▸ TASK BRIEF:
Retype the passage of the text on defrosting a car between "It’s a Wintery" and "longer than necessary!", inclusive, without changing any word or punctuation mark.

▸ TEXT SEGMENT:
_ _ _
When It’s Clear – Go!

It’s a Wintery morning and the cold has well and truly set in. The car is frosted over and you have 30 minutes before you leave for work. Does this sound familiar to you?

Do you:

  1. Idle the car with the heating turned on full, with 30 minutes before you leave the house
  2. Use all the tools you can to defrost the car, whilst running the engine for as short a time as needed to clear the windows fully
  3. With 5 minutes to leave, you put the heating on full and scrape the car to the best of your ability clearing enough of the window to just see the road in front

If your answer is a) or c) – or even b) for that matter! – read on to find out how to defrost your car so it’s safe to drive – without pumping harmful emissions into the surrounding environment for longer than necessary!
_ _ _
▸ DATA UNDER STUDY:
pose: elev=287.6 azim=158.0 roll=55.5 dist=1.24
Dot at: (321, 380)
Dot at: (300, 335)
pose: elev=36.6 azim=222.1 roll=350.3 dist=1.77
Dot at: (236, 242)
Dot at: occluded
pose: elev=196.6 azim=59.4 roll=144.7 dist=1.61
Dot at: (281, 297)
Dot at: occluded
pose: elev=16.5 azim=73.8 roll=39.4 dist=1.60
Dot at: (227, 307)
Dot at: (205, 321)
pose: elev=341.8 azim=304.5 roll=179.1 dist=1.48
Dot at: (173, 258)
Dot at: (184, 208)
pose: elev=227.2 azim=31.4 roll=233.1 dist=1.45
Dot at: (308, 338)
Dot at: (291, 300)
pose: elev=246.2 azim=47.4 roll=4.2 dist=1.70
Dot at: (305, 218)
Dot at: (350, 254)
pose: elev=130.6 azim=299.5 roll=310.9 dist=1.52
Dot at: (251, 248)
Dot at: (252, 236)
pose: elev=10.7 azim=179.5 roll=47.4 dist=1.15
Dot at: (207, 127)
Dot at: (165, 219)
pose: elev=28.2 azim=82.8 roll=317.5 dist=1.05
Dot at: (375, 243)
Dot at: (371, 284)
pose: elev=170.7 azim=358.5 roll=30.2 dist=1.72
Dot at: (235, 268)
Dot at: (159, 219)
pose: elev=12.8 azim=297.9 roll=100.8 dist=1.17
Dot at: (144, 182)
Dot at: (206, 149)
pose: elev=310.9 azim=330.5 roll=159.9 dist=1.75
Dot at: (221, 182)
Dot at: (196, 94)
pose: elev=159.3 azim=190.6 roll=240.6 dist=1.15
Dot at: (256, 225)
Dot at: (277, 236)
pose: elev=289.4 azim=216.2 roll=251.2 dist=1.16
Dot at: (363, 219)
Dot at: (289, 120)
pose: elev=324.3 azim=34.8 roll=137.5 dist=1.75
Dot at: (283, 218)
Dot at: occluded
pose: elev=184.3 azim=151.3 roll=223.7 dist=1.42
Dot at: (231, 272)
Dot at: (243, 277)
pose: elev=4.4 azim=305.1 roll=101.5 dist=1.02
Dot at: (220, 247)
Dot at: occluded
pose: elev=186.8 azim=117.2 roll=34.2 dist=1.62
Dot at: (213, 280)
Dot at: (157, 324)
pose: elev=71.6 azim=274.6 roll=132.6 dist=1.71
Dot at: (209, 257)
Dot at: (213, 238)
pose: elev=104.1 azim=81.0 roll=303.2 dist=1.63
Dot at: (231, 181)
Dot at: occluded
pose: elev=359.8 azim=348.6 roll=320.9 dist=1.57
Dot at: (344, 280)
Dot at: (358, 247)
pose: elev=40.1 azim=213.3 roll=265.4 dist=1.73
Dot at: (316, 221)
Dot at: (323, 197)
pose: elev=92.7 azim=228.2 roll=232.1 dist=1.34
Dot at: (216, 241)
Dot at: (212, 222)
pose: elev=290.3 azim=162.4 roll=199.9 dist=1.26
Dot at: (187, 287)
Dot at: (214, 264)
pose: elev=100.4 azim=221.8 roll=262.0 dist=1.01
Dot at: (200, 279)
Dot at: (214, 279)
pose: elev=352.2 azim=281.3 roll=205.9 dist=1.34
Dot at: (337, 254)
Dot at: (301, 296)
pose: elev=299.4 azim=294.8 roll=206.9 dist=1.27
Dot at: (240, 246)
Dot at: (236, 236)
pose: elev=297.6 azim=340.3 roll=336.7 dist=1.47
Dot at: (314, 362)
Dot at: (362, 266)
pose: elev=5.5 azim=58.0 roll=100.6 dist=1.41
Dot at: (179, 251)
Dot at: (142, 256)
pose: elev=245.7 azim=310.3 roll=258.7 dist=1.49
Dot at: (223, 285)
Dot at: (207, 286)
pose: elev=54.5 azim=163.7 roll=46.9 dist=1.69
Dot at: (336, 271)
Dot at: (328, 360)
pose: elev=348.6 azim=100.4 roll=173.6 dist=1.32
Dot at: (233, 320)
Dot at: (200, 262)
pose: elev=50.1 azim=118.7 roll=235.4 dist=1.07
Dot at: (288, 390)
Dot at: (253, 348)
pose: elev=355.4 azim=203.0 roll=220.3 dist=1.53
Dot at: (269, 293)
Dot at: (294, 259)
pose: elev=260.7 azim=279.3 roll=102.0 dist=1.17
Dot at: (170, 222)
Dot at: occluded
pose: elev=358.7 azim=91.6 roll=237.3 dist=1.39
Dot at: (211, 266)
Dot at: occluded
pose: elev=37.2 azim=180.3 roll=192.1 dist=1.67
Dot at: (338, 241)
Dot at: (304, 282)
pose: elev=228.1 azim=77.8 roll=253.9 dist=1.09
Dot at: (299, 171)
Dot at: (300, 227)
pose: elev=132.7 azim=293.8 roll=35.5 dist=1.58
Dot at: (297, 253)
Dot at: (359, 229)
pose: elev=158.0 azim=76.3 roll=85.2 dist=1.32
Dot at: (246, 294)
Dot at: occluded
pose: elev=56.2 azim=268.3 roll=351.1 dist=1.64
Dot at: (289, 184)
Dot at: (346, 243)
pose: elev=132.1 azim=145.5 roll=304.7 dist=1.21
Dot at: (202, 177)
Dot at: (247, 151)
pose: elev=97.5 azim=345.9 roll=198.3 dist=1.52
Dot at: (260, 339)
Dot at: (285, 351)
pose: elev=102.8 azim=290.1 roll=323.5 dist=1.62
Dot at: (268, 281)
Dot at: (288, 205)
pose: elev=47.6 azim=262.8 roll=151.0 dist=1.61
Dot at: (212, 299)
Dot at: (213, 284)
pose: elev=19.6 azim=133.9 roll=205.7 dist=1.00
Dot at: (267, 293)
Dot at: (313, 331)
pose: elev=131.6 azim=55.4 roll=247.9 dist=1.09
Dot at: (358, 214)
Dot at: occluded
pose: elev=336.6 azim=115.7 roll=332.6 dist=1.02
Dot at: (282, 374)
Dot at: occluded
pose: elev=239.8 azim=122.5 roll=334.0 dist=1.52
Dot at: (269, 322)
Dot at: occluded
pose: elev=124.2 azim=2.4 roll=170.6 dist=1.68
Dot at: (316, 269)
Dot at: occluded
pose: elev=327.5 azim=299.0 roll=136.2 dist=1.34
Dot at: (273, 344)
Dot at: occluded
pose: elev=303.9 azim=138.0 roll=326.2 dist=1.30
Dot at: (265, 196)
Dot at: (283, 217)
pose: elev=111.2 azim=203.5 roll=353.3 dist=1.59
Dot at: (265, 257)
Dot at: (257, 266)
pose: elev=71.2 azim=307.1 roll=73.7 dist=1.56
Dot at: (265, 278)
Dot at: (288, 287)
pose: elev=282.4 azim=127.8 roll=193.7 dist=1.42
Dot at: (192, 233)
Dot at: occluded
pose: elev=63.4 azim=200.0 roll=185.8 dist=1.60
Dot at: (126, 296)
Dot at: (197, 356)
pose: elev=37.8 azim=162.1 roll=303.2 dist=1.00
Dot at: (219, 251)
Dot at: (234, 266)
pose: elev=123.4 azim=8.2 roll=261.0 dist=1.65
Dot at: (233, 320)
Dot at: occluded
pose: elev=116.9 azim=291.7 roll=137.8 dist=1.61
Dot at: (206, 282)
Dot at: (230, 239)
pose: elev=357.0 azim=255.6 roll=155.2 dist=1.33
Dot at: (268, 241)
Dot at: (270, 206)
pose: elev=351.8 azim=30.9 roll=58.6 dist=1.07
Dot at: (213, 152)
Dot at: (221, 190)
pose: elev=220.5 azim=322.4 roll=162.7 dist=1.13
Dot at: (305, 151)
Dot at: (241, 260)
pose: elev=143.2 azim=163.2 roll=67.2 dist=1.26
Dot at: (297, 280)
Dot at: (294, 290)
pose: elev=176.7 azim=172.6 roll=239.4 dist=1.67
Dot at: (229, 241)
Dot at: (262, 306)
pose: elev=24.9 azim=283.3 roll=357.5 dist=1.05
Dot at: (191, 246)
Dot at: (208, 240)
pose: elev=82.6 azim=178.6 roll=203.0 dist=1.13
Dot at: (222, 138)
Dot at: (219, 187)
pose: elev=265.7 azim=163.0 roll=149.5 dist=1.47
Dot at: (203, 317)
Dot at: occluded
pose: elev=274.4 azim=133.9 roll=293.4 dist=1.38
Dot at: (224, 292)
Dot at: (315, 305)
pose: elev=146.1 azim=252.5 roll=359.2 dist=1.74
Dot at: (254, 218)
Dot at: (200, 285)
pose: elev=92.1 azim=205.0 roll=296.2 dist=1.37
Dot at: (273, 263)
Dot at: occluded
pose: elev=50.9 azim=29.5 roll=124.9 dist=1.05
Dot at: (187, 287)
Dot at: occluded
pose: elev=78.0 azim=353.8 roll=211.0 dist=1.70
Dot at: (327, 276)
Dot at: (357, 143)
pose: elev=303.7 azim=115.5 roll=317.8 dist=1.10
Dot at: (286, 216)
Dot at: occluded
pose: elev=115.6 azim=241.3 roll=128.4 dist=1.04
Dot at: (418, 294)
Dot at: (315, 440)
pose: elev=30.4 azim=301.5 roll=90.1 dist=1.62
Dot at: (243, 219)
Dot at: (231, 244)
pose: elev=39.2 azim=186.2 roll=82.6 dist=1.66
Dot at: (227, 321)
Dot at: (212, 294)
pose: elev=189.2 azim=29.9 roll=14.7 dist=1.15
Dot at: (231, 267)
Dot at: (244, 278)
_ _ _
▸ RESPONSE:
It’s a Wintery morning and the cold has well and truly set in. The car is frosted over and you have 30 minutes before you leave for work. Does this sound familiar to you?

Do you:

  1. Idle the car with the heating turned on full, with 30 minutes before you leave the house
  2. Use all the tools you can to defrost the car, whilst running the engine for as short a time as needed to clear the windows fully
  3. With 5 minutes to leave, you put the heating on full and scrape the car to the best of your ability clearing enough of the window to just see the road in front

If your answer is a) or c) – or even b) for that matter! – read on to find out how to defrost your car so it’s safe to drive – without pumping harmful emissions into the surrounding environment for longer than necessary!